▶ **Work item**: Give back every record below in full and exactly, but without a single image.

(Saved entries)

━━━

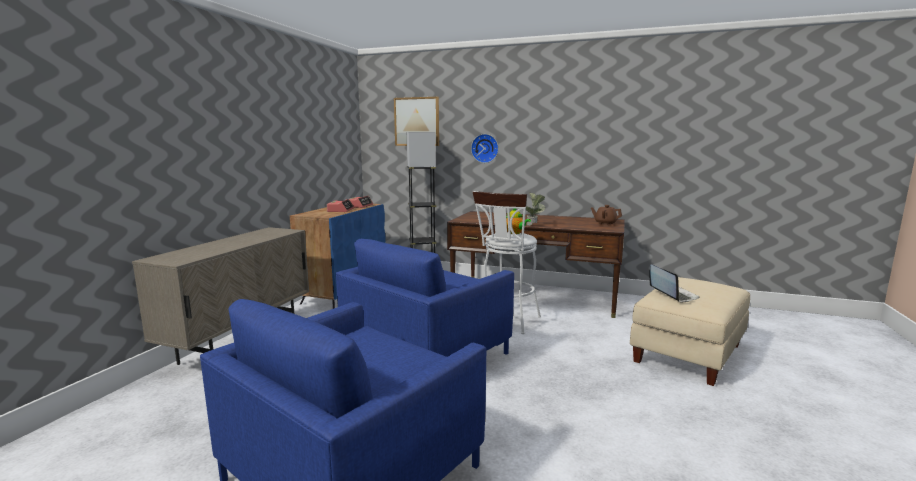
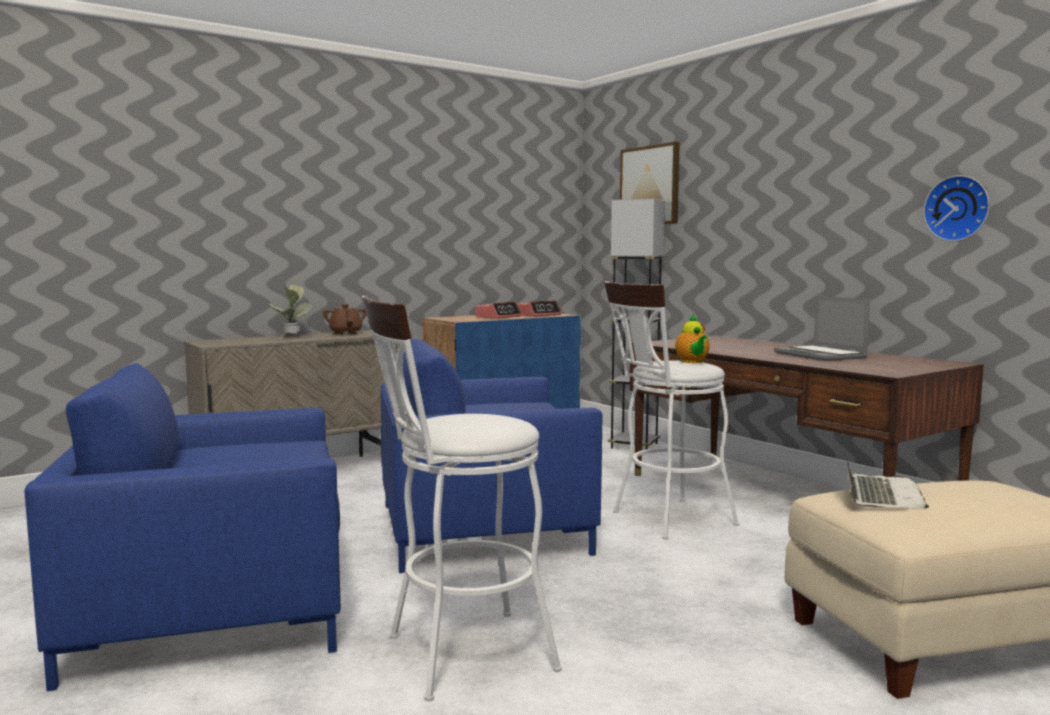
camera: 35 degrees right, 5 degrees down
wall clock [471,134,499,163] -> wall clock moved to [923,175,990,241]
potted plant [526,192,546,226] -> potted plant moved to [268,284,312,337]
brown teapot [591,205,622,226] -> brown teapot moved to [323,304,367,335]
none -> white stool [362,296,562,701]
none -> laptop [774,296,870,361]

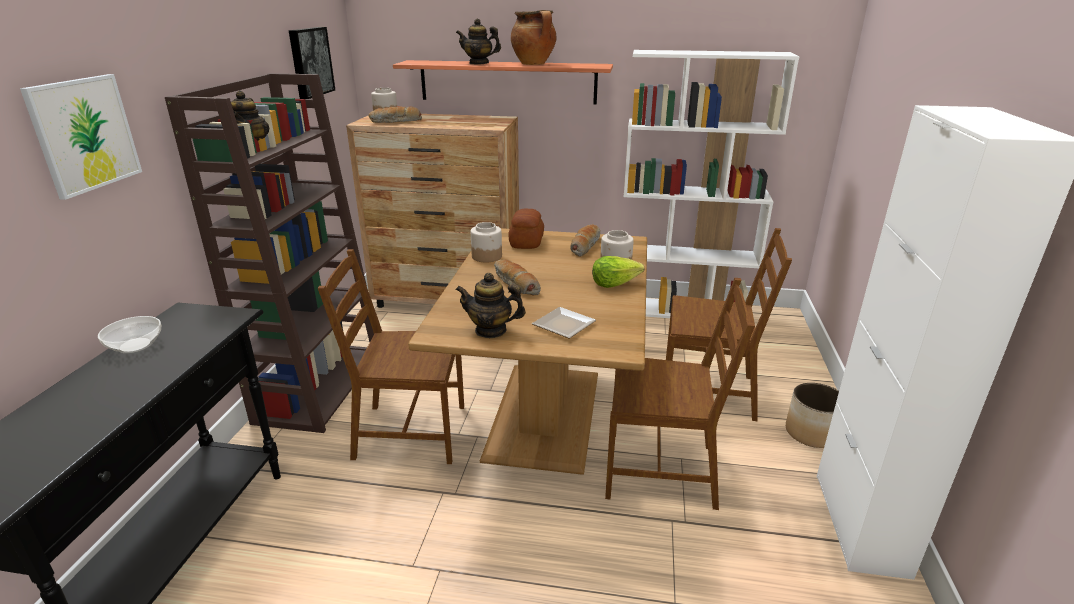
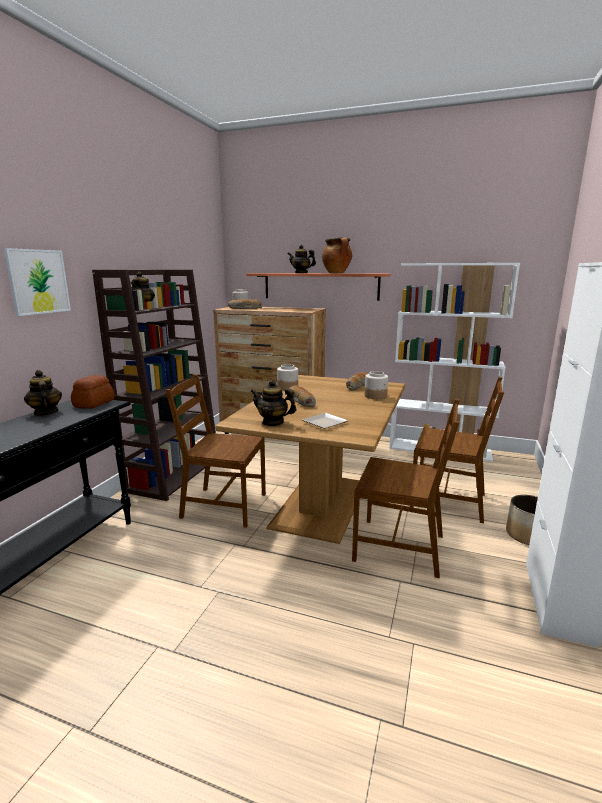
camera: 10 degrees right, 10 degrees down
bowl [98,316,161,353] -> teapot [24,370,62,416]
picture [289,27,335,99] -> none
bread [509,208,544,249] -> bread moved to [71,375,115,409]
lettuce [592,256,644,288] -> none

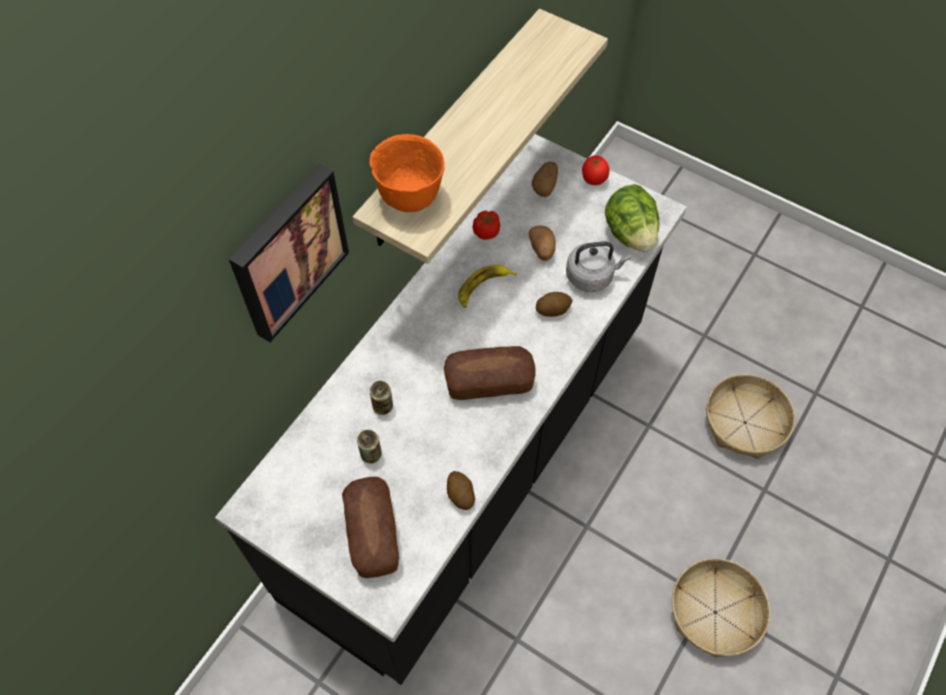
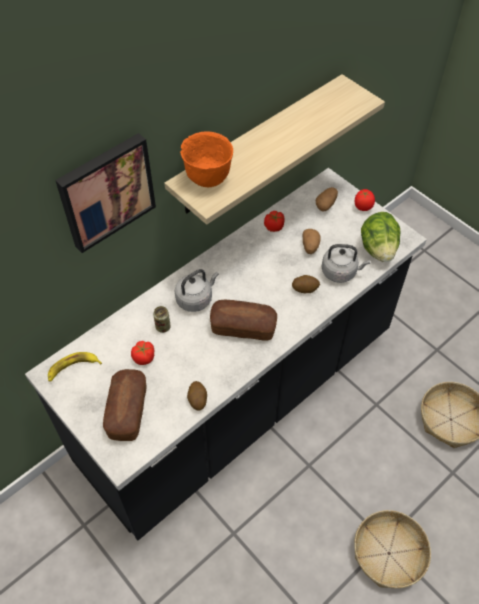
camera: 15 degrees right, 5 degrees down
can [357,430,382,463] -> tomato [131,341,155,365]
banana [458,265,516,308] -> banana moved to [48,352,102,382]
none -> grey kettle [175,269,219,312]

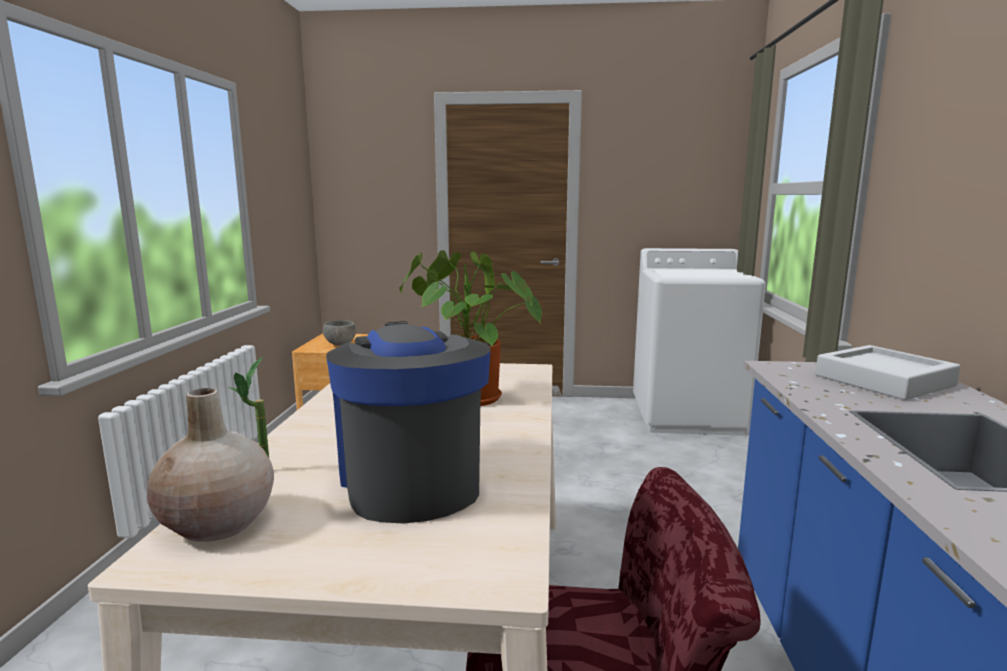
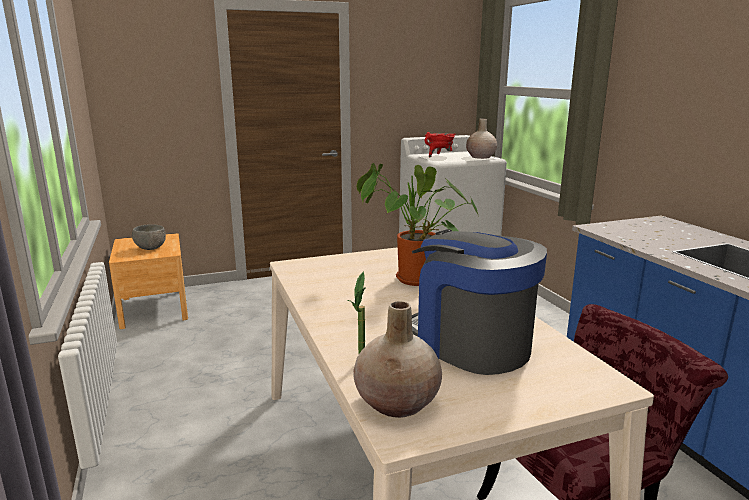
camera: 25 degrees left, 5 degrees up
grey tray [815,345,961,400] -> none
none -> red cooking pot [425,132,455,157]
none -> beige vase [466,118,497,159]

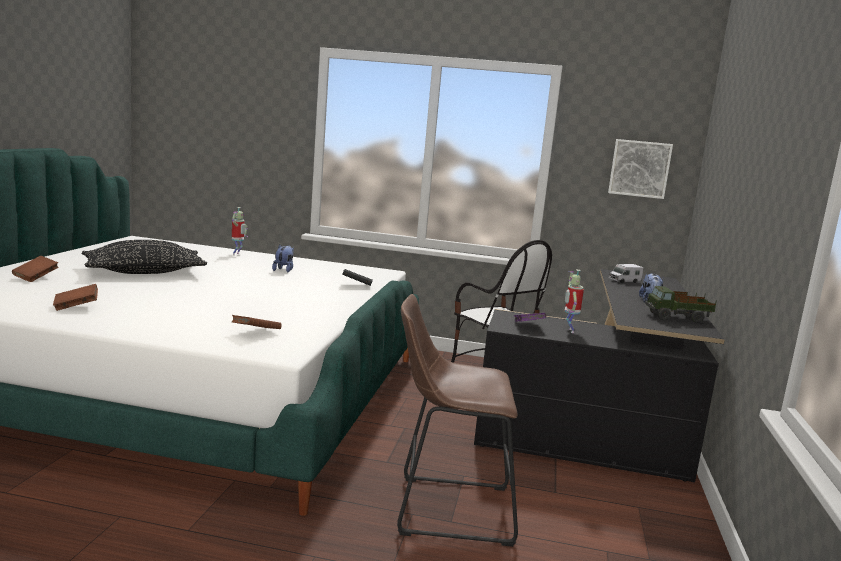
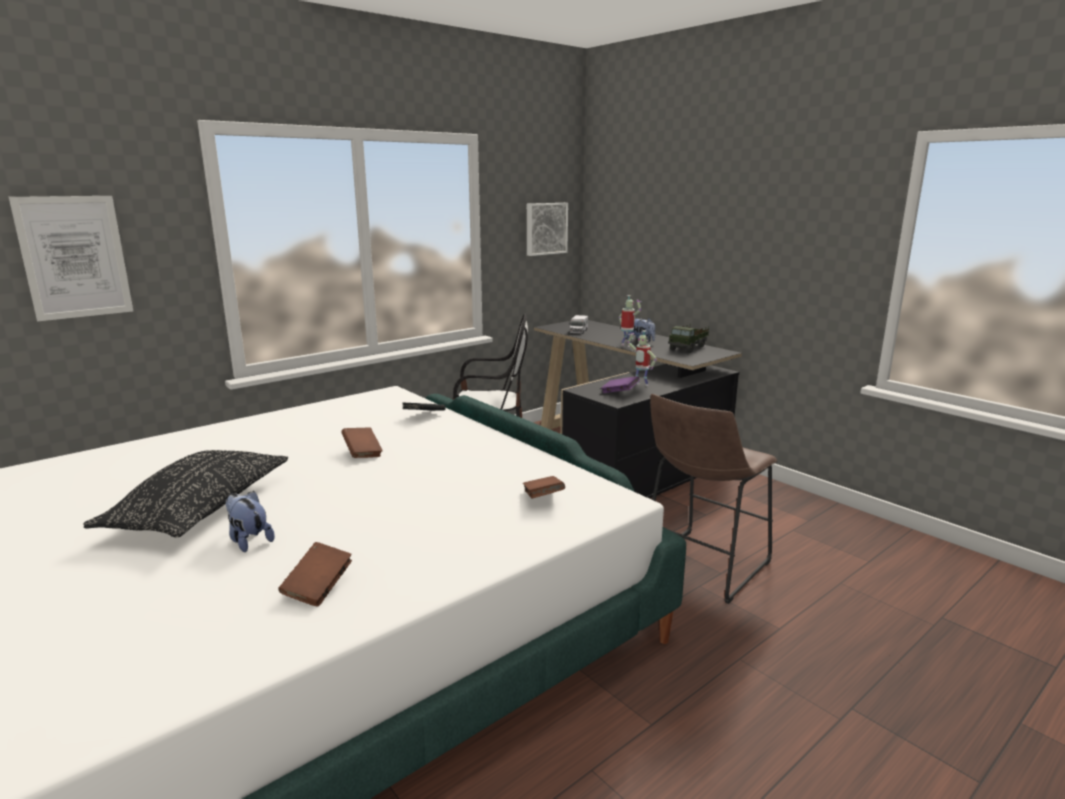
camera: 50 degrees left, 5 degrees up
brown book [12,256,58,282] -> brown book moved to [341,427,383,458]
toy robot [232,207,248,255] -> toy robot moved to [619,295,641,347]
plush toy [272,244,294,272] -> plush toy moved to [225,491,275,552]
none -> picture [9,196,133,322]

━━━

▶ **Task response**:
camera: 35 degrees right, 5 degrees down
wall clock [471,134,499,163] -> wall clock moved to [923,175,990,241]
potted plant [526,192,546,226] -> potted plant moved to [268,284,312,337]
brown teapot [591,205,622,226] -> brown teapot moved to [323,304,367,335]
none -> white stool [362,296,562,701]
none -> laptop [774,296,870,361]

camera: 10 degrees right, 10 degrees down
bowl [98,316,161,353] -> teapot [24,370,62,416]
picture [289,27,335,99] -> none
bread [509,208,544,249] -> bread moved to [71,375,115,409]
lettuce [592,256,644,288] -> none

camera: 15 degrees right, 5 degrees down
can [357,430,382,463] -> tomato [131,341,155,365]
banana [458,265,516,308] -> banana moved to [48,352,102,382]
none -> grey kettle [175,269,219,312]

camera: 25 degrees left, 5 degrees up
grey tray [815,345,961,400] -> none
none -> red cooking pot [425,132,455,157]
none -> beige vase [466,118,497,159]

camera: 50 degrees left, 5 degrees up
brown book [12,256,58,282] -> brown book moved to [341,427,383,458]
toy robot [232,207,248,255] -> toy robot moved to [619,295,641,347]
plush toy [272,244,294,272] -> plush toy moved to [225,491,275,552]
none -> picture [9,196,133,322]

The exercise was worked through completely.